Sağlık Bakanı Mehmet Müezzinoğlu ile Gümrük ve Ticaret Bakanı Hayati Yazıcı, Tekirdağ’ın Çorlu İlçesinde partilerinin düzenlediği Sivil Toplum kuruluşları temsilcileri ve mahalle muhtarlarına verilen sabah kahvaltısına ve Trakya Birlik Entegre Tesisleri içerisinde yapımı tamamlanan ek rafine ünitesinin açılışına katıldı.

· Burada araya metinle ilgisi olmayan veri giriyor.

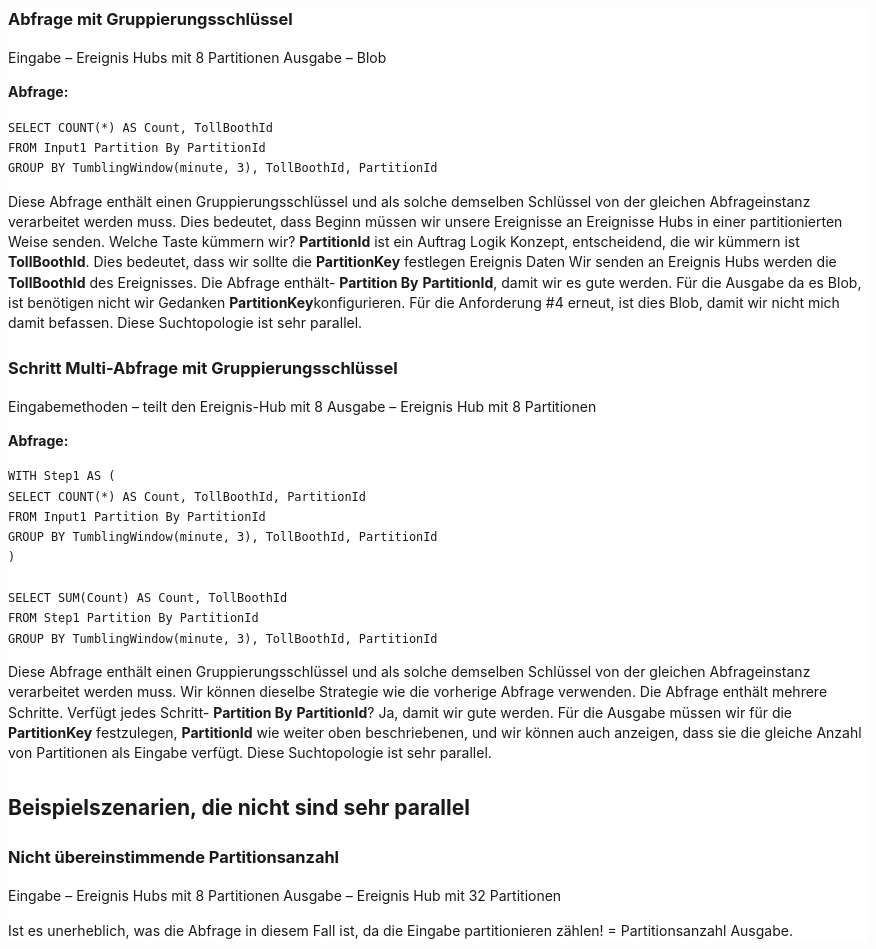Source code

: ### <a name="query-with-grouping-key"></a>Abfrage mit Gruppierungsschlüssel
Eingabe – Ereignis Hubs mit 8 Partitionen Ausgabe – Blob

**Abfrage:**

    SELECT COUNT(*) AS Count, TollBoothId
    FROM Input1 Partition By PartitionId
    GROUP BY TumblingWindow(minute, 3), TollBoothId, PartitionId

Diese Abfrage enthält einen Gruppierungsschlüssel und als solche demselben Schlüssel von der gleichen Abfrageinstanz verarbeitet werden muss. Dies bedeutet, dass Beginn müssen wir unsere Ereignisse an Ereignisse Hubs in einer partitionierten Weise senden. Welche Taste kümmern wir? **PartitionId** ist ein Auftrag Logik Konzept, entscheidend, die wir kümmern ist **TollBoothId**. Dies bedeutet, dass wir sollte die **PartitionKey** festlegen Ereignis Daten Wir senden an Ereignis Hubs werden die **TollBoothId** des Ereignisses. Die Abfrage enthält- **Partition By** **PartitionId**, damit wir es gute werden. Für die Ausgabe da es Blob, ist benötigen nicht wir Gedanken **PartitionKey**konfigurieren. Für die Anforderung #4 erneut, ist dies Blob, damit wir nicht mich damit befassen. Diese Suchtopologie ist sehr parallel.

### <a name="multi-step-query-with-grouping-key"></a>Schritt Multi-Abfrage mit Gruppierungsschlüssel ###
Eingabemethoden – teilt den Ereignis-Hub mit 8 Ausgabe – Ereignis Hub mit 8 Partitionen

**Abfrage:**

    WITH Step1 AS (
    SELECT COUNT(*) AS Count, TollBoothId, PartitionId
    FROM Input1 Partition By PartitionId
    GROUP BY TumblingWindow(minute, 3), TollBoothId, PartitionId
    )
    
    SELECT SUM(Count) AS Count, TollBoothId
    FROM Step1 Partition By PartitionId
    GROUP BY TumblingWindow(minute, 3), TollBoothId, PartitionId

Diese Abfrage enthält einen Gruppierungsschlüssel und als solche demselben Schlüssel von der gleichen Abfrageinstanz verarbeitet werden muss. Wir können dieselbe Strategie wie die vorherige Abfrage verwenden. Die Abfrage enthält mehrere Schritte. Verfügt jedes Schritt- **Partition By** **PartitionId**? Ja, damit wir gute werden. Für die Ausgabe müssen wir für die **PartitionKey** festzulegen, **PartitionId** wie weiter oben beschriebenen, und wir können auch anzeigen, dass sie die gleiche Anzahl von Partitionen als Eingabe verfügt. Diese Suchtopologie ist sehr parallel.


## <a name="example-scenarios-that-are-not-embarrassingly-parallel"></a>Beispielszenarien, die nicht sind sehr parallel

### <a name="mismatched-partition-count"></a>Nicht übereinstimmende Partitionsanzahl ###
Eingabe – Ereignis Hubs mit 8 Partitionen Ausgabe – Ereignis Hub mit 32 Partitionen

Ist es unerheblich, was die Abfrage in diesem Fall ist, da die Eingabe partitionieren zählen! = Partitionsanzahl Ausgabe.
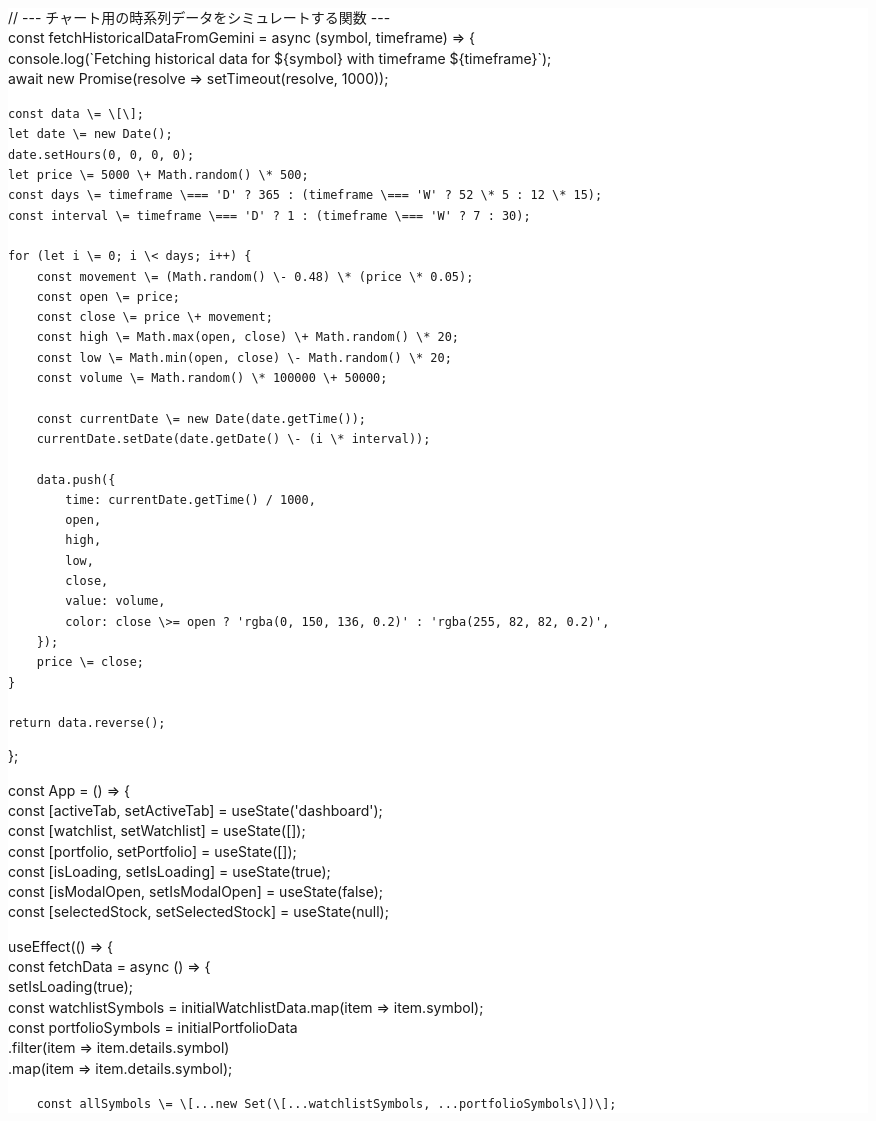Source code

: // \--- チャート用の時系列データをシミュレートする関数 \---  
const fetchHistoricalDataFromGemini \= async (symbol, timeframe) \=\> {  
    console.log(\`Fetching historical data for ${symbol} with timeframe ${timeframe}\`);  
    await new Promise(resolve \=\> setTimeout(resolve, 1000));

    const data \= \[\];  
    let date \= new Date();  
    date.setHours(0, 0, 0, 0);  
    let price \= 5000 \+ Math.random() \* 500;  
    const days \= timeframe \=== 'D' ? 365 : (timeframe \=== 'W' ? 52 \* 5 : 12 \* 15);  
    const interval \= timeframe \=== 'D' ? 1 : (timeframe \=== 'W' ? 7 : 30);

    for (let i \= 0; i \< days; i++) {  
        const movement \= (Math.random() \- 0.48) \* (price \* 0.05);  
        const open \= price;  
        const close \= price \+ movement;  
        const high \= Math.max(open, close) \+ Math.random() \* 20;  
        const low \= Math.min(open, close) \- Math.random() \* 20;  
        const volume \= Math.random() \* 100000 \+ 50000;  
          
        const currentDate \= new Date(date.getTime());  
        currentDate.setDate(date.getDate() \- (i \* interval));

        data.push({  
            time: currentDate.getTime() / 1000,  
            open,  
            high,  
            low,  
            close,  
            value: volume,  
            color: close \>= open ? 'rgba(0, 150, 136, 0.2)' : 'rgba(255, 82, 82, 0.2)',  
        });  
        price \= close;  
    }

    return data.reverse();  
};

const App \= () \=\> {  
  const \[activeTab, setActiveTab\] \= useState('dashboard');  
  const \[watchlist, setWatchlist\] \= useState(\[\]);  
  const \[portfolio, setPortfolio\] \= useState(\[\]);  
  const \[isLoading, setIsLoading\] \= useState(true);  
  const \[isModalOpen, setIsModalOpen\] \= useState(false);  
  const \[selectedStock, setSelectedStock\] \= useState(null);

  useEffect(() \=\> {  
    const fetchData \= async () \=\> {  
        setIsLoading(true);  
        const watchlistSymbols \= initialWatchlistData.map(item \=\> item.symbol);  
        const portfolioSymbols \= initialPortfolioData  
            .filter(item \=\> item.details.symbol)  
            .map(item \=\> item.details.symbol);  
          
        const allSymbols \= \[...new Set(\[...watchlistSymbols, ...portfolioSymbols\])\];  
          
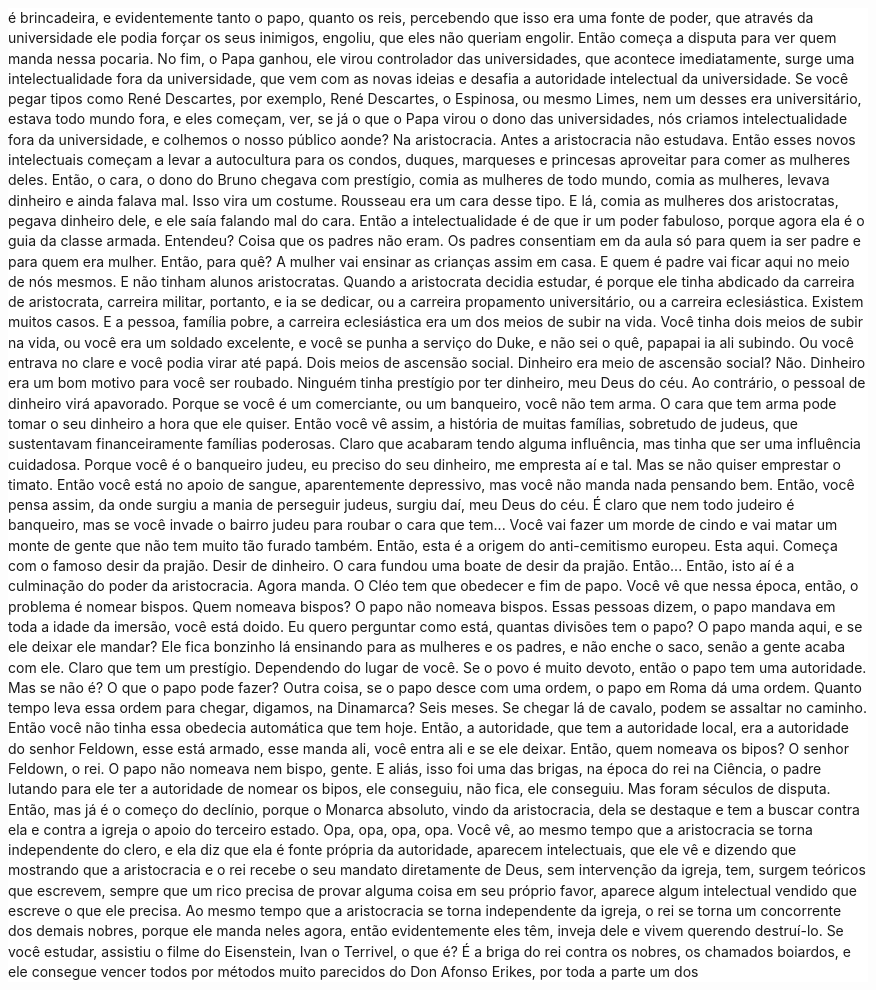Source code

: é brincadeira, e evidentemente tanto o papo, quanto os reis, percebendo que isso era uma fonte de poder, que através da universidade ele podia forçar os seus inimigos, engoliu, que eles não queriam engolir. Então começa a disputa para ver quem manda nessa pocaria. No fim, o Papa ganhou, ele virou controlador das universidades, que acontece imediatamente, surge uma intelectualidade fora da universidade, que vem com as novas ideias e desafia a autoridade intelectual da universidade. Se você pegar tipos como René Descartes, por exemplo, René Descartes, o Espinosa, ou mesmo Limes, nem um desses era universitário, estava todo mundo fora, e eles começam, ver, se já o que o Papa virou o dono das universidades, nós criamos intelectualidade fora da universidade, e colhemos o nosso público aonde? Na aristocracia. Antes a aristocracia não estudava. Então esses novos intelectuais começam a levar a autocultura para os condos, duques, marqueses e princesas aproveitar para comer as mulheres deles. Então, o cara, o dono do Bruno chegava com prestígio, comia as mulheres de todo mundo, comia as mulheres, levava dinheiro e ainda falava mal. Isso vira um costume. Rousseau era um cara desse tipo. E lá, comia as mulheres dos aristocratas, pegava dinheiro dele, e ele saía falando mal do cara. Então a intelectualidade é de que ir um poder fabuloso, porque agora ela é o guia da classe armada. Entendeu? Coisa que os padres não eram. Os padres consentiam em da aula só para quem ia ser padre e para quem era mulher. Então, para quê? A mulher vai ensinar as crianças assim em casa. E quem é padre vai ficar aqui no meio de nós mesmos. E não tinham alunos aristocratas. Quando a aristocrata decidia estudar, é porque ele tinha abdicado da carreira de aristocrata, carreira militar, portanto, e ia se dedicar, ou a carreira propamento universitário, ou a carreira eclesiástica. Existem muitos casos. E a pessoa, família pobre, a carreira eclesiástica era um dos meios de subir na vida. Você tinha dois meios de subir na vida, ou você era um soldado excelente, e você se punha a serviço do Duke, e não sei o quê, papapai ia ali subindo. Ou você entrava no clare e você podia virar até papá. Dois meios de ascensão social. Dinheiro era meio de ascensão social? Não. Dinheiro era um bom motivo para você ser roubado. Ninguém tinha prestígio por ter dinheiro, meu Deus do céu. Ao contrário, o pessoal de dinheiro virá apavorado. Porque se você é um comerciante, ou um banqueiro, você não tem arma. O cara que tem arma pode tomar o seu dinheiro a hora que ele quiser. Então você vê assim, a história de muitas famílias, sobretudo de judeus, que sustentavam financeiramente famílias poderosas. Claro que acabaram tendo alguma influência, mas tinha que ser uma influência cuidadosa. Porque você é o banqueiro judeu, eu preciso do seu dinheiro, me empresta aí e tal. Mas se não quiser emprestar o timato. Então você está no apoio de sangue, aparentemente depressivo, mas você não manda nada pensando bem. Então, você pensa assim, da onde surgiu a mania de perseguir judeus, surgiu daí, meu Deus do céu. É claro que nem todo judeiro é banqueiro, mas se você invade o bairro judeu para roubar o cara que tem... Você vai fazer um morde de cindo e vai matar um monte de gente que não tem muito tão furado também. Então, esta é a origem do anti-cemitismo europeu. Esta aqui. Começa com o famoso desir da prajão. Desir de dinheiro. O cara fundou uma boate de desir da prajão. Então... Então, isto aí é a culminação do poder da aristocracia. Agora manda. O Cléo tem que obedecer e fim de papo. Você vê que nessa época, então, o problema é nomear bispos. Quem nomeava bispos? O papo não nomeava bispos. Essas pessoas dizem, o papo mandava em toda a idade da imersão, você está doido. Eu quero perguntar como está, quantas divisões tem o papo? O papo manda aqui, e se ele deixar ele mandar? Ele fica bonzinho lá ensinando para as mulheres e os padres, e não enche o saco, senão a gente acaba com ele. Claro que tem um prestígio. Dependendo do lugar de você. Se o povo é muito devoto, então o papo tem uma autoridade. Mas se não é? O que o papo pode fazer? Outra coisa, se o papo desce com uma ordem, o papo em Roma dá uma ordem. Quanto tempo leva essa ordem para chegar, digamos, na Dinamarca? Seis meses. Se chegar lá de cavalo, podem se assaltar no caminho. Então você não tinha essa obedecia automática que tem hoje. Então, a autoridade, que tem a autoridade local, era a autoridade do senhor Feldown, esse está armado, esse manda ali, você entra ali e se ele deixar. Então, quem nomeava os bipos? O senhor Feldown, o rei. O papo não nomeava nem bispo, gente. E aliás, isso foi uma das brigas, na época do rei na Ciência, o padre lutando para ele ter a autoridade de nomear os bipos, ele conseguiu, não fica, ele conseguiu. Mas foram séculos de disputa. Então, mas já é o começo do declínio, porque o Monarca absoluto, vindo da aristocracia, dela se destaque e tem a buscar contra ela e contra a igreja o apoio do terceiro estado. Opa, opa, opa, opa. Você vê, ao mesmo tempo que a aristocracia se torna independente do clero, e ela diz que ela é fonte própria da autoridade, aparecem intelectuais, que ele vê e dizendo que mostrando que a aristocracia e o rei recebe o seu mandato diretamente de Deus, sem intervenção da igreja, tem, surgem teóricos que escrevem, sempre que um rico precisa de provar alguma coisa em seu próprio favor, aparece algum intelectual vendido que escreve o que ele precisa. Ao mesmo tempo que a aristocracia se torna independente da igreja, o rei se torna um concorrente dos demais nobres, porque ele manda neles agora, então evidentemente eles têm, inveja dele e vivem querendo destruí-lo. Se você estudar, assistiu o filme do Eisenstein, Ivan o Terrivel, o que é? É a briga do rei contra os nobres, os chamados boiardos, e ele consegue vencer todos por métodos muito parecidos do Don Afonso Erikes, por toda a parte um dos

Edirne Kapıkule Sınır Kapısı’nda yaşanan dozvola krizi (yol geçiş belgesi) hakkında konuşan Gümrük ve Ticaret Bakanı Hayati Yazıcı, Kapıkule’deki TIR kuyruğunun Bulgaristan’dan kaynaklandığını belirtti. Bu sorunun daha önce de ifade ettiği gibi tamamen Bulgaristan’ın uygulamasından kaynaklandığını anlatan Yazıcı, şöyle konuştu: "TIR geçiş belgesi vermesi gerekiyor. Daha önce yaşanan sorun üçüncü dünya ülkeleri geçişlerinde aynı kategoride mütalaa edilmesini Bulgar tarafı istiyordu. Bunu onaylamadık böyle bir şey mümkün değil. Uluslararası taşımacılık sözleşmelerine uygun değil. Dolayısıyla Bulgaristan 6 aylık periyot içerisinde 125 bin TIR geçiş belgesi vermesi gerekirken 5 bin belge vermiş. 5 bin belge verince geçiş belgelerine ilişkin düzenlemeleri izleyen Bakanlığımız ve Denizcilik ve Ulaştırma Bakanlığımız Bulgaristan’ın geçiş belgeleriyle ilgili taahhüte aykırı davranmasını dikkate almak suretiyle yazılım programı üzerinden geçiş belgelerinin kapatılma işlemlerini durdurmuş bulunuyor. İşlem durunca gümrükte işler yapılamıyor."

"BİZ HAKLIYIZ"

İşlemin durmasıyla Bulgaristan tarafından Türkiye’ye geçiş yapacak 55 Türk plakalı TIR bulunduğunu dile getiren Bakan Yazıcı, sözlerini şöyle sürdürdü: "Türkiye’den Bulgaristan’a çıkış yapacak Bulgar plakalı 70 TIR Kapıkule’de bekliyor. Burada biz haklıyız. Komşumuz Bulgarlar elbette taahhüde uygun TIR geçiş belgelerini vermek zorunda. Vermezler ise bundan biz de zarar görürüz ama Bulgarlar daha fazla zarar görecektir. Bulgaristan bunu dikkate almak suretiyle bu süreci fazla uzatmadan sözleşme gereği hükümlüğünü yerine getirecektir. Bu uygulama dolayısıyla biz çözüm ürettik."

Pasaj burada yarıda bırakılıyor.